31. August 1966: Die teure Bratwurst

31.8.2016, 07:00 Uhr
31. August 1966: Die teure Bratwurst

© Gerardi

Als Grund dafür werden die außergewöhnlichen Kosten für das Schweinefleisch angegeben, das nur in den besten Qualitäten für die "Däumlinge“ verwendet werden soll.

Damit ist die Bratwurst in knapp einem Jahr um zehn Pfennig teurer geworden. Vor etwa einem Monat schon hatten die Bratwurstküchen durchblicken lassen, dass sie ihre Gäste angesichts der Lage auf dem Schweinemarkt zur Kasse bitten wollen. Damals war allerdings davon die Rede gewesen, dass der Preis für die Beilagen wie Sauerkraut und Kartoffelsalat heraufgesetzt werden soll. Inzwischen haben sich die Wirte jedoch entschlossen, für das mehr zu verlangen, was auch mehr kostet: eben die Wurst.

Für eine Normalverbraucher-Portion von acht Bratwürsten ("Das ist bei uns der Schnitt“, versichert der Wirt eines renommierten Hauses) muss der Gast fortan 40 Pfennig mehr als in den letzten Monaten und gar 80 Pfennig mehr als noch vor einem Jahr berappen. Salat und Kraut werden ihm weiterhin für 50 Pfennig pro Portion, in seltenen Fällen auch schon für 40 Pfennig serviert. Selbst die auswärtige Kundschaft bekommt die jüngste Preiswelle zu spüren: die Dosen sind ebenfalls "ein bisschen“ teurer geworden.

Trotz ihres kühnen Schritts seufzen die Gastronomen immer noch über die Preise für das Schweinefleisch. Sie müssen schätzungsweise fünf Mark und auch noch etwas mehr auf dem Schlachthof für ein Kilo vom Besten ausgeben. "Erst in den letzten Wochen hat der Preis pro Kilo erneut um 15 bis 20 Pfennig angezogen“, klagt der Wirt einer gutbesuchten Küche. Bei einem Verbrauch von zwei Tonnen in der Woche wirke sich dies selbstverständlich auf die Gesamtrechnung entscheidend aus.

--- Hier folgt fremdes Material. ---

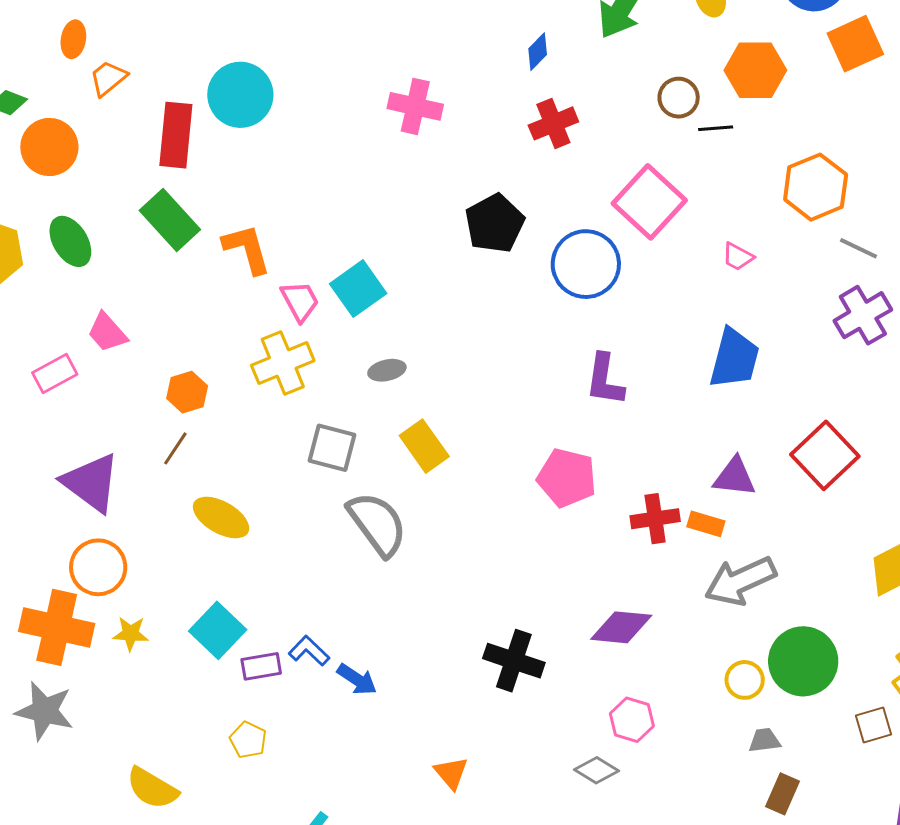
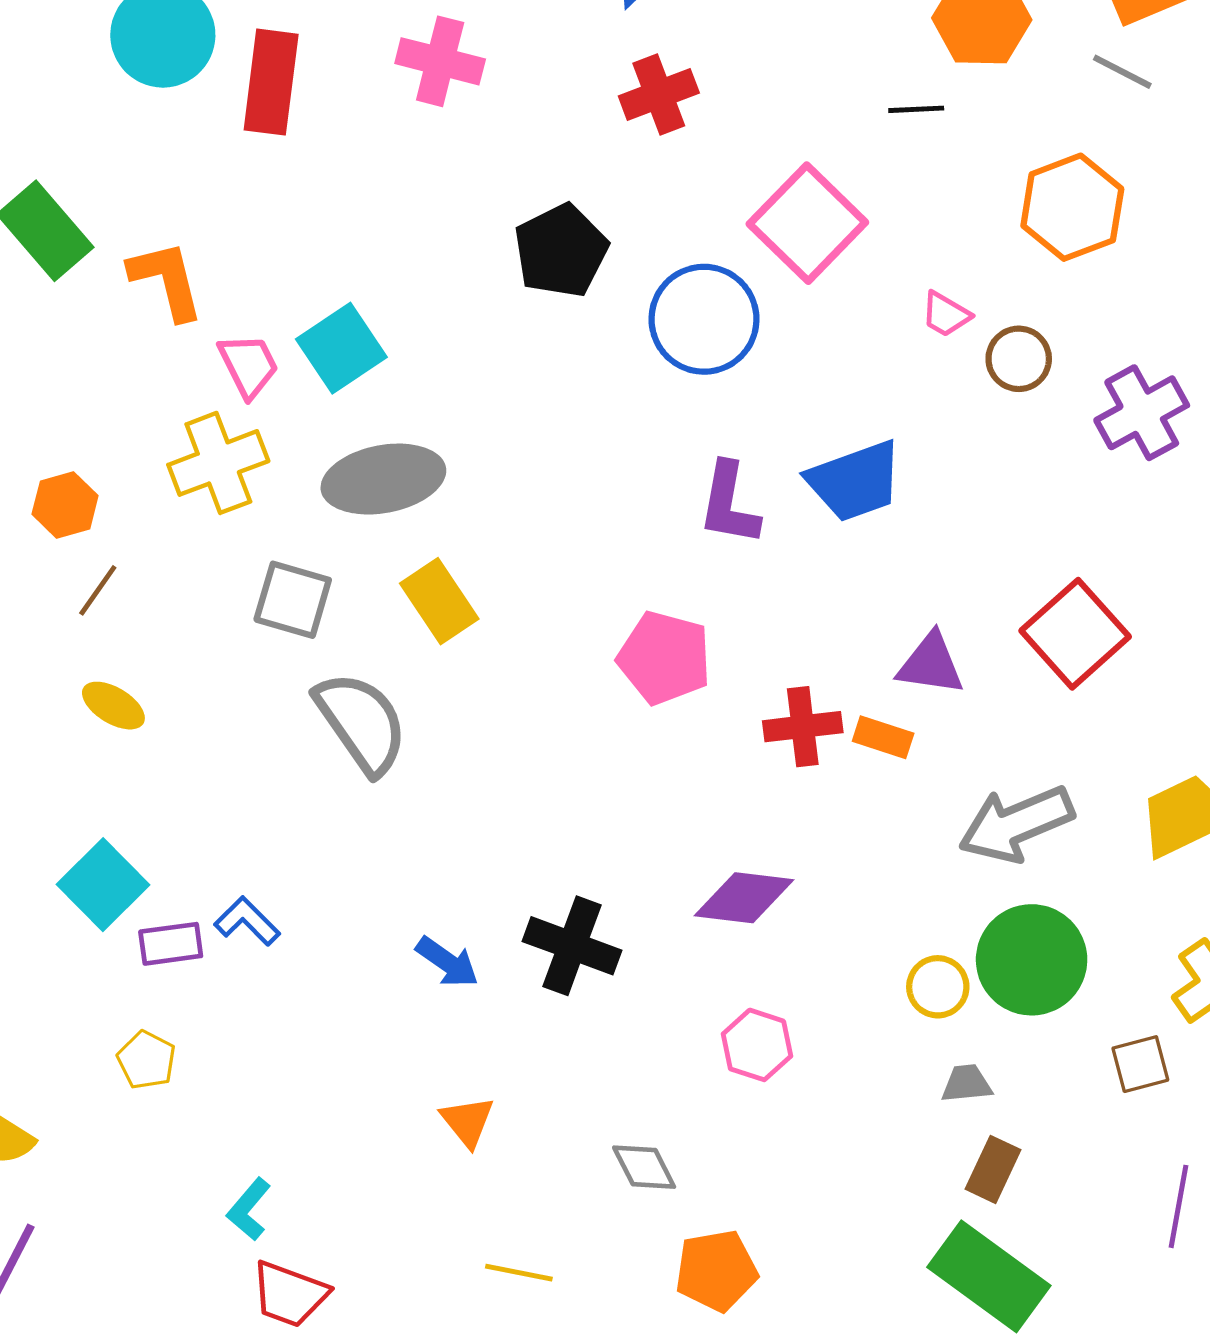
brown circle: (679, 98) -> (1019, 359), moved
red rectangle: (176, 135) -> (271, 82), moved
gray line: (859, 248) -> (1122, 72), moved
blue trapezoid: (734, 358) -> (855, 481), moved, turned 54
gray ellipse: (387, 370) -> (383, 479), size x2.0
brown line: (175, 448) -> (98, 590), moved
yellow ellipse: (221, 517) -> (113, 706), size x0.7
gray arrow: (740, 581) -> (1016, 824), moved
blue arrow: (357, 679) -> (447, 962), moved
gray diamond: (597, 770) -> (644, 1167), moved, turned 30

Es bleibt unbestritten, dass die Bratwurst am empfindlichsten auf die Lage am Schweinemarkt reagiert. Da für sie nur die besten Qualitäten wie Vorder- und Hinterschinken gebraucht werden können, soll nicht der gute Ruf dieser kleinen Nürnberger Weltberühmtheit gefährdet werden, sind auch die höchsten Preise fällig. Die Ausgaben für 100 Kilo Schweinernes haben längst die Rekordmarke von 311 Mark überschritten, die noch vor einigen Wochen als der "Gipfel“ angesehen wurde. Und es scheint vorerst, als entwickelten sich die Preise hurtig weiter in die Höhe.

Daran sind nicht zuletzt die Hausfrauen Schuld, die heutzutage unbesehen nach dem teueren Schweinefleisch greifen, obwohl Rindfleisch viel preiswerter angeboten wird, und die obendrein auch nur die schönsten Stückchen aussuchen. Schweinefüße werden beispielsweise auf dem Schlachthof beinahe hergeschenkt, denn sie kosten nur fünf Pfennig je Kilo. Das Kilo Schmer geht für zehn bis zwanzig Pfennig auch äußerst zäh weg. Der Preis scheint eben kaum noch eine Rolle zu spielen.

Um diese Erfahrung sind auch die Bratwurstküchen reicher, die mit einigem Bangen ihre kleinen Würste um ein schönes Stück teurer gemacht haben. "Wir erwarteten bei unseren Gästen einen Sturm auf die Barrikaden“, erzählt einer der Wirte. Was geschah? Nicht eine einzige Reklamation kam.